One especially pertinent factor is the professionalization of service efforts through nongovernmental and faith-based organizations. Wuthnow credits NGOs and FBOs as being partially responsible for increased American Christian international involvement. The NGO/FOB model also fits snugly with what he says is a popular narrative about this country’s spirit of generosity. And because NGOs and FBOs are neither specifically governmental nor corporate entities, and because they generally tend to have benevolent-sounding mission statements, well-meaning church goers may assume that these organizations’ intentions, and their results, are always for the common good.
But, squaring much NGO/FBO work with the biblical model of Jesus’ ministry can be disconcerting. Consider the role and influence of the United States Agency for International Development (USAID), a leading funding source for much American international NGO work and one that proffers authoritative views on foreign aid and development. The record is clear, however, that American foreign-aid policy has been designed to advance this country’s economic and political interests, particularly since the time of President Harry S. Truman. Under the Bush administration, USAID’s development mission became explicitly associated with diplomacy and defense as part of a threefold means of advancing the American agenda. To date, this same framework appears to be maintained by President Obama’s State Department. One could, as is often done, ask what difference this makes so long as good is being done. But the next question, “Is good being done?” seldom gets raised in public.

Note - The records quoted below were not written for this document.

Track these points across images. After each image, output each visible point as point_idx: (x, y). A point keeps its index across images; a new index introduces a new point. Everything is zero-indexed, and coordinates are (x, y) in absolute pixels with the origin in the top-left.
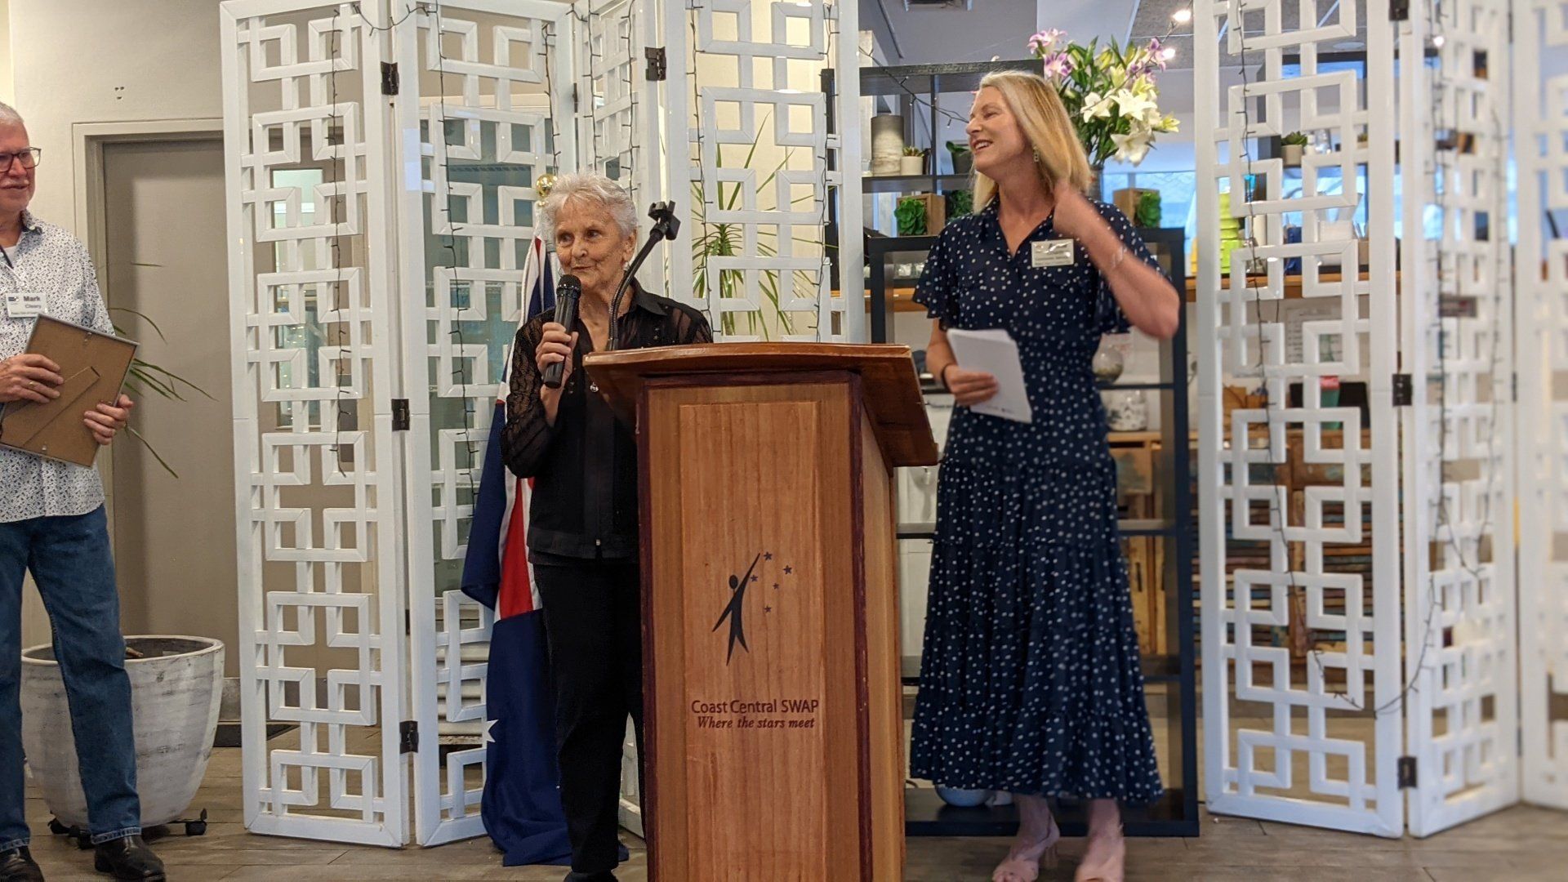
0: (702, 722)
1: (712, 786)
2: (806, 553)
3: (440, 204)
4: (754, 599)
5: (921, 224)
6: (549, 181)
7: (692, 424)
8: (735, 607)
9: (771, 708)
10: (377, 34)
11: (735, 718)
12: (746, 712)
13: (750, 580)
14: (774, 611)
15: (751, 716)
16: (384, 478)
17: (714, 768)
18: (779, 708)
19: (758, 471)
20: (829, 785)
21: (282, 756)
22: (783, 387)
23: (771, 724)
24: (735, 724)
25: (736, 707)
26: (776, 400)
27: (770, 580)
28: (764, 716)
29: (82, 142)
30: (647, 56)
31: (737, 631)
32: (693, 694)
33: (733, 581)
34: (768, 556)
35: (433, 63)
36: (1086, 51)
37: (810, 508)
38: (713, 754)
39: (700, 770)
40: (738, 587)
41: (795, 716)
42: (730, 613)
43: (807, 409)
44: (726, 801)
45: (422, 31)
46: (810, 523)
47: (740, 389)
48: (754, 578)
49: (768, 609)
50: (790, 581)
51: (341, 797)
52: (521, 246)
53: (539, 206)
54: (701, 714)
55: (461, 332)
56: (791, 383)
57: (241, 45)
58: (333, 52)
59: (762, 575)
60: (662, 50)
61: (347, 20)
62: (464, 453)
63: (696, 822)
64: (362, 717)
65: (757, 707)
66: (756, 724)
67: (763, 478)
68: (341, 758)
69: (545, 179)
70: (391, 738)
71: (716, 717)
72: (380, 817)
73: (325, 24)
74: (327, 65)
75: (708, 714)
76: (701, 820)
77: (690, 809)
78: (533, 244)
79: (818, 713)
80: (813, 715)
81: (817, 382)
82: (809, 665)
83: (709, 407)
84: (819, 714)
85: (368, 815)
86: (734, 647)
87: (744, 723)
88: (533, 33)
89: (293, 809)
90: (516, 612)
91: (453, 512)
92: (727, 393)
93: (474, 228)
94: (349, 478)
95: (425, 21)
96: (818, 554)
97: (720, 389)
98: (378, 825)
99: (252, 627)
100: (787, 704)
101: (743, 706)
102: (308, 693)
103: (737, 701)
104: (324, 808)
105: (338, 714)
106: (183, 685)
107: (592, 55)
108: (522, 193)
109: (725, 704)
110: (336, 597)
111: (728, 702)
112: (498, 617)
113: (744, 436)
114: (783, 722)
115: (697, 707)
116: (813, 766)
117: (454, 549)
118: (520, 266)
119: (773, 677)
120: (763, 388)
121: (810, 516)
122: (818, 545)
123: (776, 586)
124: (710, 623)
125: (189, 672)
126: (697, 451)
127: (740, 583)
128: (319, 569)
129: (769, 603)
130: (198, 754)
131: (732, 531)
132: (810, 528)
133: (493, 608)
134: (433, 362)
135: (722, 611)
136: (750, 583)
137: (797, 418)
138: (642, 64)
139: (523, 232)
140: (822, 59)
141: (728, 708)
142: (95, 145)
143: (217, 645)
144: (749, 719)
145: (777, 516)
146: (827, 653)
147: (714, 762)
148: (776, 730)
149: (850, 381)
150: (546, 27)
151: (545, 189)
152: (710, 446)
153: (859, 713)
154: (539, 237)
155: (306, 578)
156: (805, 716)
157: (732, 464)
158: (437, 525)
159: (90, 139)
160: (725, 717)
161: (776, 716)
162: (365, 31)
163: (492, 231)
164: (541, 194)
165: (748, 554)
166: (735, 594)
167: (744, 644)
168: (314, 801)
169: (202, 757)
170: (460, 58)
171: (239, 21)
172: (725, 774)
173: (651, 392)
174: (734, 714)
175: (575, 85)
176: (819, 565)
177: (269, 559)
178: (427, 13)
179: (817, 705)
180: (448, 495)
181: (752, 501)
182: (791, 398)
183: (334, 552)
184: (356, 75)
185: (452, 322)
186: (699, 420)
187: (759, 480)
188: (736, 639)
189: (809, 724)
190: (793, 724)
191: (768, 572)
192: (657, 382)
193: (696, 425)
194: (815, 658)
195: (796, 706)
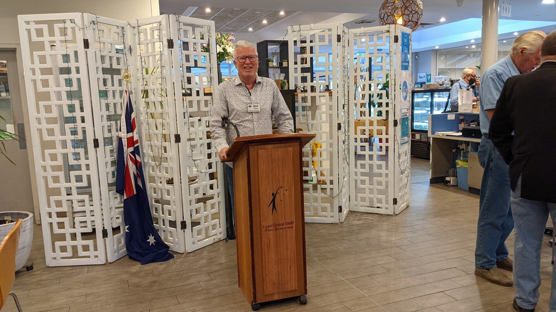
0: (266, 230)
1: (269, 246)
2: (291, 186)
3: (101, 81)
4: (278, 198)
7: (261, 155)
8: (274, 201)
9: (283, 225)
10: (81, 30)
11: (274, 228)
14: (283, 200)
15: (278, 227)
16: (92, 161)
17: (269, 241)
18: (285, 224)
19: (279, 166)
21: (58, 243)
22: (283, 144)
23: (283, 229)
24: (274, 230)
25: (274, 226)
26: (282, 148)
27: (282, 193)
28: (281, 227)
31: (274, 207)
32: (263, 224)
33: (273, 194)
34: (281, 187)
37: (291, 174)
38: (269, 238)
39: (266, 243)
40: (274, 195)
41: (289, 226)
42: (272, 203)
43: (290, 149)
44: (272, 249)
45: (94, 30)
46: (291, 178)
47: (273, 145)
48: (278, 193)
49: (282, 200)
50: (287, 193)
51: (82, 253)
54: (266, 228)
55: (109, 118)
56: (285, 143)
57: (27, 29)
58: (64, 34)
60: (172, 40)
61: (69, 25)
62: (112, 151)
63: (265, 255)
64: (87, 230)
65: (279, 225)
66: (279, 229)
68: (81, 242)
70: (99, 234)
71: (269, 229)
72: (96, 257)
73: (62, 25)
74: (62, 38)
75: (267, 228)
77: (263, 252)
78: (125, 92)
80: (293, 225)
81: (291, 143)
82: (292, 213)
83: (266, 151)
85: (92, 257)
86: (274, 211)
87: (276, 229)
89: (64, 258)
90: (131, 195)
93: (109, 88)
94: (79, 162)
95: (95, 27)
96: (293, 186)
97: (268, 146)
98: (96, 259)
100: (287, 223)
101: (276, 225)
102: (68, 225)
103: (274, 224)
104: (75, 256)
108: (120, 77)
110: (76, 197)
112: (125, 197)
113: (275, 158)
114: (286, 228)
115: (265, 227)
116: (293, 237)
117: (112, 180)
119: (283, 217)
120: (278, 145)
121: (291, 176)
122: (293, 183)
123: (283, 195)
124: (267, 206)
126: (263, 162)
128: (69, 189)
129: (282, 199)
131: (272, 181)
132: (291, 179)
133: (123, 195)
135: (270, 202)
136: (277, 195)
137: (288, 152)
138: (166, 43)
141: (272, 226)
145: (283, 177)
148: (284, 230)
149: (299, 142)
150: (123, 29)
151: (127, 76)
152: (266, 160)
155: (63, 192)
156: (291, 225)
157: (272, 164)
158: (107, 174)
160: (272, 228)
161: (284, 226)
162: (77, 29)
163: (114, 88)
165: (276, 187)
166: (274, 198)
167: (276, 210)
168: (71, 255)
171: (26, 22)
172: (272, 243)
175: (130, 46)
176: (293, 188)
177: (48, 187)
178: (95, 24)
179: (293, 222)
181: (277, 174)
182: (286, 146)
183: (74, 184)
185: (107, 115)
186: (264, 154)
187: (279, 168)
188: (274, 209)
189: (292, 227)
190: (288, 228)
191: (281, 191)
192: (252, 144)
193: (263, 155)
194: (293, 211)
195: (289, 223)
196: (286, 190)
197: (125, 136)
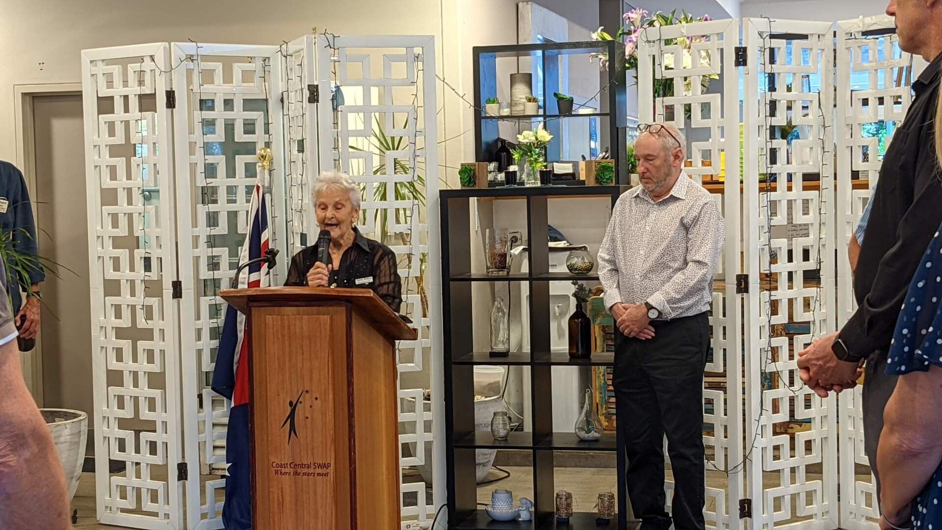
0: (276, 472)
1: (281, 504)
2: (325, 392)
3: (200, 168)
4: (300, 413)
5: (472, 180)
6: (265, 152)
7: (271, 325)
8: (292, 416)
9: (309, 466)
10: (163, 74)
11: (292, 471)
12: (297, 468)
13: (298, 403)
14: (310, 418)
15: (299, 470)
16: (169, 324)
17: (282, 495)
18: (312, 466)
19: (302, 350)
20: (336, 505)
21: (117, 480)
22: (315, 308)
23: (309, 475)
24: (292, 474)
25: (292, 465)
26: (312, 314)
28: (305, 470)
29: (20, 96)
30: (309, 89)
31: (292, 428)
32: (272, 459)
33: (291, 403)
34: (307, 392)
35: (195, 87)
36: (668, 19)
37: (327, 368)
38: (282, 488)
39: (276, 496)
40: (293, 406)
41: (320, 471)
42: (289, 420)
43: (326, 319)
44: (288, 511)
45: (189, 72)
46: (327, 375)
47: (295, 308)
48: (301, 402)
49: (307, 418)
50: (317, 404)
51: (148, 505)
52: (249, 190)
53: (259, 166)
54: (276, 469)
55: (212, 242)
56: (319, 306)
57: (92, 75)
58: (141, 83)
59: (305, 402)
60: (317, 86)
61: (148, 65)
62: (214, 310)
63: (274, 522)
64: (158, 460)
65: (302, 466)
66: (301, 474)
67: (305, 353)
68: (147, 483)
69: (263, 151)
70: (173, 472)
71: (283, 470)
72: (167, 516)
73: (136, 66)
74: (138, 90)
75: (279, 468)
76: (276, 519)
77: (271, 515)
78: (255, 188)
79: (330, 470)
80: (328, 471)
81: (331, 306)
82: (326, 446)
83: (279, 317)
84: (332, 468)
85: (161, 515)
86: (291, 437)
87: (296, 473)
88: (257, 66)
89: (123, 510)
90: (243, 402)
91: (209, 344)
92: (288, 310)
93: (221, 181)
94: (150, 324)
95: (191, 65)
96: (331, 391)
97: (285, 308)
98: (166, 521)
99: (100, 407)
100: (316, 465)
101: (295, 465)
102: (130, 445)
103: (293, 463)
104: (138, 510)
105: (146, 457)
106: (62, 439)
107: (288, 79)
108: (249, 158)
109: (287, 464)
110: (144, 391)
111: (289, 463)
112: (233, 405)
113: (295, 333)
114: (314, 474)
115: (274, 465)
116: (328, 495)
117: (208, 366)
118: (248, 201)
119: (310, 452)
120: (305, 308)
121: (327, 372)
122: (331, 387)
123: (311, 407)
124: (280, 424)
125: (67, 432)
126: (274, 338)
127: (294, 404)
128: (135, 374)
129: (307, 415)
130: (72, 478)
131: (290, 378)
132: (327, 378)
133: (231, 400)
134: (197, 259)
135: (286, 418)
136: (299, 406)
137: (320, 324)
138: (307, 93)
139: (250, 181)
140: (414, 85)
141: (288, 466)
142: (27, 98)
143: (83, 415)
144: (298, 472)
145: (311, 372)
146: (335, 441)
147: (282, 491)
148: (311, 477)
149: (346, 306)
150: (265, 60)
151: (262, 156)
152: (280, 336)
153: (350, 471)
154: (259, 185)
155: (128, 379)
156: (324, 471)
157: (290, 346)
158: (199, 352)
159: (24, 95)
160: (287, 470)
161: (311, 471)
162: (157, 72)
163: (231, 182)
164: (260, 159)
165: (298, 391)
166: (292, 410)
167: (296, 435)
168: (133, 506)
169: (74, 480)
170: (213, 83)
171: (91, 62)
172: (287, 498)
173: (253, 309)
174: (291, 469)
176: (331, 396)
177: (109, 368)
178: (192, 61)
179: (330, 466)
180: (206, 334)
181: (300, 365)
182: (319, 314)
183: (143, 366)
184: (153, 96)
185: (207, 236)
186: (275, 323)
187: (303, 354)
188: (292, 432)
189: (326, 475)
190: (319, 474)
191: (307, 399)
192: (255, 304)
193: (274, 326)
194: (329, 443)
195: (321, 466)
196: (316, 399)
197: (245, 278)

It is precisely this sort of question that Boundless Faith prompts churchgoers to ponder. Ultimately, Wuthnow suggests that the meaning of American Christians’ increasing global engagement calls for investigations of values, power structures, identities, and self-understandings. Shifting away from predominant assumptions about these issues—which counters forces that are most effective when invisible—will require a combination of humility and daring. Daring has historically seemed more abundant within our culture than has humility, but Wuthnow says globalization has “tempered American Christianity.” Perhaps this bodes well for that urgently necessary rethink.
Notes:
- Philip Jenkins’s thesis is set forth in an Atlantic Monthly article, “The Next Christianity,” October 2002, 53–68, and in an entire book, The Next Christendom: The Coming of Global Christianity (Oxford University Press, 2002).
- It may not be entirely fair to suggest that the African and Latin American scholars Wuthnow associates with this thesis saw things in the same way as the dominant view. They may well have said what they did about the Jenkins-inspired proposition from a vantage point that included knowledge no Westerner would ever understand and/or for audiences completely different from Jenkins’s target audience.
- C. S. Lewis, The Screwtape Letters, With “Screwtape Proposes a Toast” (Image Books, 1981), 18–19.
Elizabeth Parsons, MDiv ’98, served as a missionary in Southern Africa through the Episcopal Church USA and is now Lecturer in Mission Studies at Boston University School of Theology. Her book on religious and cultural ramifications of privatization policies enacted in Zambia will be published this year.